- YOUR INSTRUCTIONS: Write the next part of the conference abstract on iron redox cycling and microbial mat lithification, picking up after its final sentence.
Top of SELECTED EXCERPT
GSA Connects 2022 meeting in Denver, Colorado

Paper No. 87-14
Presentation Time: 11:30 AM

EXAMINING A NOVEL ROLE FOR IRON REDOX CYCLING AND THE LITHIFICATION OF MICROBIAL MATS IN THE ROCK RECORD


RASMUSSEN, Kalen1, PETRYSHYN, Victoria A.2, BERELSON, Will3, SPEAR, John4, CASSADY, Victoria5, STEVENSON, Bradley6 and CORSETTI, Frank5, (1)Department of Civil and Environmental Engineering, Colorado School of Mines, Golden, CO 80401-1887; Department of Civil and Environmental Engineering, Colorado School of Mines, 1500 Illinois Street, Golden, CO 80401-1887, (2)Environmental Studies Program, University of Southern California, Los Angeles, CO 90089, (3)USCEarth Sciences, Los Angeles, CA 90089, (4)Department of Civil and Environmental Engineering, Colorado School of Mines, 1500 Illinois Street, Golden, CO 80401-1887, (5)Department of Earth Sciences, University of Southern California, 3651 Trousdale Pkwy, ZHS 119, Los Angeles, CA 90089, (6)Department of Earth and Planetary Sciences, Northwestern University, Norman, OK 73019

Stromatolites, macroscopic laminated lithified structures commonly attributed to the activity of microbial mats, constitute the most abundant record of life from early Earth and can preserve information of their pre-lithified environment and biology, making them ideal for the study of early Earth and possibly other planets. However, the processes that drive lithification in microbial mats remain difficult to discern in the rock record. Carbonate mineral stromatolites are the most abundant type of stromatolite throughout geological time, with photosynthesis, sulfate reduction, or degradation of extracellular polymeric substances cited as the most common lithification drivers. However, if photosynthesis alone induced lithification, stromatolites would be ubiquitous throughout the ancient and modern eras, yet they are not. The most abundant records of stromatolites are from the Archean and Proterozoic, a time when sulfate concentrations were likely low, and lastly, not all biomats possess significant amounts of EPS nor are all EPS-rich biomats lithified. Thus, a different process may have occurred in ancient systems that fostered rapid lithification of stromatolitic mats. Here, we investigate the hypothesis that photosynthesis coupled to iron cycling in microbial mats may lead to lithification, an avenue not previously explored.
Bottom of SELECTED EXCERPT
Top of DATA SHOWN
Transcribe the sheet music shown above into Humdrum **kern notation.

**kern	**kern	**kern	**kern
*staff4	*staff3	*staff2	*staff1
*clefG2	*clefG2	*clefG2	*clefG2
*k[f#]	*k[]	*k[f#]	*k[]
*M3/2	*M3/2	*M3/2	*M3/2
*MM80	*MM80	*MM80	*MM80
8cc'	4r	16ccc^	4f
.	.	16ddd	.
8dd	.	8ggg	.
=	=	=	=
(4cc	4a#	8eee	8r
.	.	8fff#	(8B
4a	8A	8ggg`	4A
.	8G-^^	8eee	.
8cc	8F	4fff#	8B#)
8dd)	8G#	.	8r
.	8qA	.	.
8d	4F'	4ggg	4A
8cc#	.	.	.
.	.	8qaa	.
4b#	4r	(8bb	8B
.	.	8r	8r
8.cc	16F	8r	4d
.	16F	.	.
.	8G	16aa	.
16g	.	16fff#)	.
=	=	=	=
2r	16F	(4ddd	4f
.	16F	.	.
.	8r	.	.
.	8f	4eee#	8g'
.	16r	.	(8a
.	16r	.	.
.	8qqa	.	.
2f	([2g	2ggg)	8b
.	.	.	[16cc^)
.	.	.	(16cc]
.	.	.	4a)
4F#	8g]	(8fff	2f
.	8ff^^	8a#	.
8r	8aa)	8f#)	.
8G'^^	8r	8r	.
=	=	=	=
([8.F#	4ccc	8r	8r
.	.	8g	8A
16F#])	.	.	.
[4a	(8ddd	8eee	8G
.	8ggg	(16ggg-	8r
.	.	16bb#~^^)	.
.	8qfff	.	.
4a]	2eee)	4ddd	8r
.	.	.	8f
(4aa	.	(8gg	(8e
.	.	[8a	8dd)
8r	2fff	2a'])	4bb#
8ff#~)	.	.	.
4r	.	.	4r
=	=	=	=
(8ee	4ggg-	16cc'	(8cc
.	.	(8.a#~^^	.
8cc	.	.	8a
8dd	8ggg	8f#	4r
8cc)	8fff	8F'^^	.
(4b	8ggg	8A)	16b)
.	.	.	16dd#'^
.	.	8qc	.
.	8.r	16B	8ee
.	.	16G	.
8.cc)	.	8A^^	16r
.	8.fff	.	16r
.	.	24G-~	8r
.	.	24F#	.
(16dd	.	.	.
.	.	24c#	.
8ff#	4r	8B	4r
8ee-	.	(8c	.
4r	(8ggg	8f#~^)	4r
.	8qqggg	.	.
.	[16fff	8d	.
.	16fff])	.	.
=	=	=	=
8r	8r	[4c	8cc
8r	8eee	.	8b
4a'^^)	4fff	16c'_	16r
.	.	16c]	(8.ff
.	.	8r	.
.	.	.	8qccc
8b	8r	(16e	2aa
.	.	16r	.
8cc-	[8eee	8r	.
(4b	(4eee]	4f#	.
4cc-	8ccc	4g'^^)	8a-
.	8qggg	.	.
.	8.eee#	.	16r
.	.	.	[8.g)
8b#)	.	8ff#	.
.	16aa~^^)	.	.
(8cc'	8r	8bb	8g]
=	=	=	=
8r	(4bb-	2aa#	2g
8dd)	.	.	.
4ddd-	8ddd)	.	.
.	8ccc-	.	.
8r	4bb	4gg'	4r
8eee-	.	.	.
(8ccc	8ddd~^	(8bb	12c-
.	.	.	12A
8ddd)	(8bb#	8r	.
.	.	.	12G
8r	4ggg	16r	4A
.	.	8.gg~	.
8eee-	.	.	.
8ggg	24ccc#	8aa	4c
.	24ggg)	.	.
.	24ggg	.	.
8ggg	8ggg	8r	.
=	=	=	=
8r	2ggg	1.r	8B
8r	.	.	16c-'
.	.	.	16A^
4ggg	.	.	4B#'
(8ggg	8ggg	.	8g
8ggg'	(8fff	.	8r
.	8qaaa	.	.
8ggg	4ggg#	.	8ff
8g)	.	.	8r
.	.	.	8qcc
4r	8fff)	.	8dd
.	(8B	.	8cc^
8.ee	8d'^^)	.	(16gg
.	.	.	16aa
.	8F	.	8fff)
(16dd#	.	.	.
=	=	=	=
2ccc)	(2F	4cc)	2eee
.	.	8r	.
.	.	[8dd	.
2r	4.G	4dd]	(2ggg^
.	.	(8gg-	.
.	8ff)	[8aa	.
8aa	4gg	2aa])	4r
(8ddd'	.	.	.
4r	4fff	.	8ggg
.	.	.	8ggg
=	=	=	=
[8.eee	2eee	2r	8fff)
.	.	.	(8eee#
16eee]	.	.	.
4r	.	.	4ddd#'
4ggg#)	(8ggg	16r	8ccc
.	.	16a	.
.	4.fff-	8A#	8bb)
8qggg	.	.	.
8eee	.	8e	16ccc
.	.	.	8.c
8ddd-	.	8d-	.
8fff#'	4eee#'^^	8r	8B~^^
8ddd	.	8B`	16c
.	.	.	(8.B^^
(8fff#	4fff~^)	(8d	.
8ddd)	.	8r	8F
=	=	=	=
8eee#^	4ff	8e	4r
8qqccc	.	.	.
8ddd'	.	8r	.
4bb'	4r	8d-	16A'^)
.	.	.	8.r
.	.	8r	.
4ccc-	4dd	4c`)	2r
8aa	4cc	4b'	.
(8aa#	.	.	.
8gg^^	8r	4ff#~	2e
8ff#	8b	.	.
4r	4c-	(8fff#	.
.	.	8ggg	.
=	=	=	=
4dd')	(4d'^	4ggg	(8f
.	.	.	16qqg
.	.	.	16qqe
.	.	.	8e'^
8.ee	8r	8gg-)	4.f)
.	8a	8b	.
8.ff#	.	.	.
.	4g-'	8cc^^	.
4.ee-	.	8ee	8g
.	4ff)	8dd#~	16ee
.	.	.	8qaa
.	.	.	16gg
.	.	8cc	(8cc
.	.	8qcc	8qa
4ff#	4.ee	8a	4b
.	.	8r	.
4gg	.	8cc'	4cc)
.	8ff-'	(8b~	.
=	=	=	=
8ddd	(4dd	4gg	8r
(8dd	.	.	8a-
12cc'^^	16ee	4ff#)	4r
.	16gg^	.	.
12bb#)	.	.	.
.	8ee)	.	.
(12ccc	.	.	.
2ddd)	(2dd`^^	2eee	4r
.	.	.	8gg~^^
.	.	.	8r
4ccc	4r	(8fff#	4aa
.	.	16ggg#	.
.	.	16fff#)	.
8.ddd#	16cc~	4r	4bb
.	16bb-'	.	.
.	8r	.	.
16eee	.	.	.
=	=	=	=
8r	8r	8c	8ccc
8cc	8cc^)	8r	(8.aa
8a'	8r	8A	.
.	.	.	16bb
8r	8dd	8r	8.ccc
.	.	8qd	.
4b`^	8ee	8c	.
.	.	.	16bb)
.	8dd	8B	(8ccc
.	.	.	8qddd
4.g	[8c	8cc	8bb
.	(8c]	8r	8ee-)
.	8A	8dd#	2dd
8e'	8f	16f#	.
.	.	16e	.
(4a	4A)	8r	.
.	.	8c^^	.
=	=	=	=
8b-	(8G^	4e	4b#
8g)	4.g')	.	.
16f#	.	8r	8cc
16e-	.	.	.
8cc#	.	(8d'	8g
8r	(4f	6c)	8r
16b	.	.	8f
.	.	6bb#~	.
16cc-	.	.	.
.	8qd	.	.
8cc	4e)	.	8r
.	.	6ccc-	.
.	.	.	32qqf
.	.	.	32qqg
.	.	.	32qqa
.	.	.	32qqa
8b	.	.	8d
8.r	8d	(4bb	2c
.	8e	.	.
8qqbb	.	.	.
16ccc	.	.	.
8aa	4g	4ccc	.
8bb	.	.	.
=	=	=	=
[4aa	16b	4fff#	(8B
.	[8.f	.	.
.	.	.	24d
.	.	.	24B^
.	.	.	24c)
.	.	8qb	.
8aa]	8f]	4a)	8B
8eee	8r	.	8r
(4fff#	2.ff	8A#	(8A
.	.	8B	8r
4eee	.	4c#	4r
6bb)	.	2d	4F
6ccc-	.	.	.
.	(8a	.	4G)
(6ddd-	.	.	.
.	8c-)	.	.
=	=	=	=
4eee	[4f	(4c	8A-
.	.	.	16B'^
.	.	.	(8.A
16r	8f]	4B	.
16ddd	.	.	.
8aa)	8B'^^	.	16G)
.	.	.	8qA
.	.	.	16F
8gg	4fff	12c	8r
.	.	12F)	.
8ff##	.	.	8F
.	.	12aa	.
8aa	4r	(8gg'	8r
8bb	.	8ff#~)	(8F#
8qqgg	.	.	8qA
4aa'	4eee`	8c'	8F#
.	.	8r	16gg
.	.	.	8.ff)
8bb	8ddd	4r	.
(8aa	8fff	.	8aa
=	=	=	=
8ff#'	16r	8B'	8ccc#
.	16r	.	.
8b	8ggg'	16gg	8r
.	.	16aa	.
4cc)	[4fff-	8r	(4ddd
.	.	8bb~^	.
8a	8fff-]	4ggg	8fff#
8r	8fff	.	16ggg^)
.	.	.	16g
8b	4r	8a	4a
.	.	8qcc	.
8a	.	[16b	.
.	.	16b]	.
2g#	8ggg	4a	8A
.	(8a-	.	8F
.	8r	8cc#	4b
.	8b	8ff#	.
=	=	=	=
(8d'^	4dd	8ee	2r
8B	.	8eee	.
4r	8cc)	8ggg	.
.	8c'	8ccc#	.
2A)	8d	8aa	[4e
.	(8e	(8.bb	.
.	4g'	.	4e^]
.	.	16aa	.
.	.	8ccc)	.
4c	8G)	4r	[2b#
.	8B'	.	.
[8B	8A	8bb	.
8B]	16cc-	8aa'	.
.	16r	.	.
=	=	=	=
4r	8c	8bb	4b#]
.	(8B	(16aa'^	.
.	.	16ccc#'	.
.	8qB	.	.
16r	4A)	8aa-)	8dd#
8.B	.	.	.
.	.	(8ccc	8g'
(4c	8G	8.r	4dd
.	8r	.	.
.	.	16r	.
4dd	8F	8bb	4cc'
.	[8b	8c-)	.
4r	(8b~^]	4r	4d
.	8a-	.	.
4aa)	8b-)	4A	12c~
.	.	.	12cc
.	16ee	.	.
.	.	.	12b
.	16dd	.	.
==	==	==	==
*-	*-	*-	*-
Bottom of DATA SHOWN
- EXERCISE RESPONSE:
To test this hypothesis, we have constructed geochemical models examining the alkalinity boost provided by the proposed conceptual model and used a modern growing stromatolite to determine the genetic potential of stromatolite building microorganisms and geochemical changes under light and dark conditions. Geochemical modeling indicates a much larger alkalinity boost as a result of dissimilatory iron reduction compared to sulfate reduction. Furthermore, geochemical sampling performed at Obsidian Pool Prime Hot Spring (Yellowstone National Park) revealed that under dark conditions the stromatolites mobilized more iron in the form of Fe(II) compared to light conditions. Lastly, 16S rRNA gene and metagenome sequencing revealed the abundance of microorganisms possessing the required genes to perform iron reduction within the stromatolites. These results support the hypothesis that iron reduction may act as a potential mechanism for stromatolite lithification.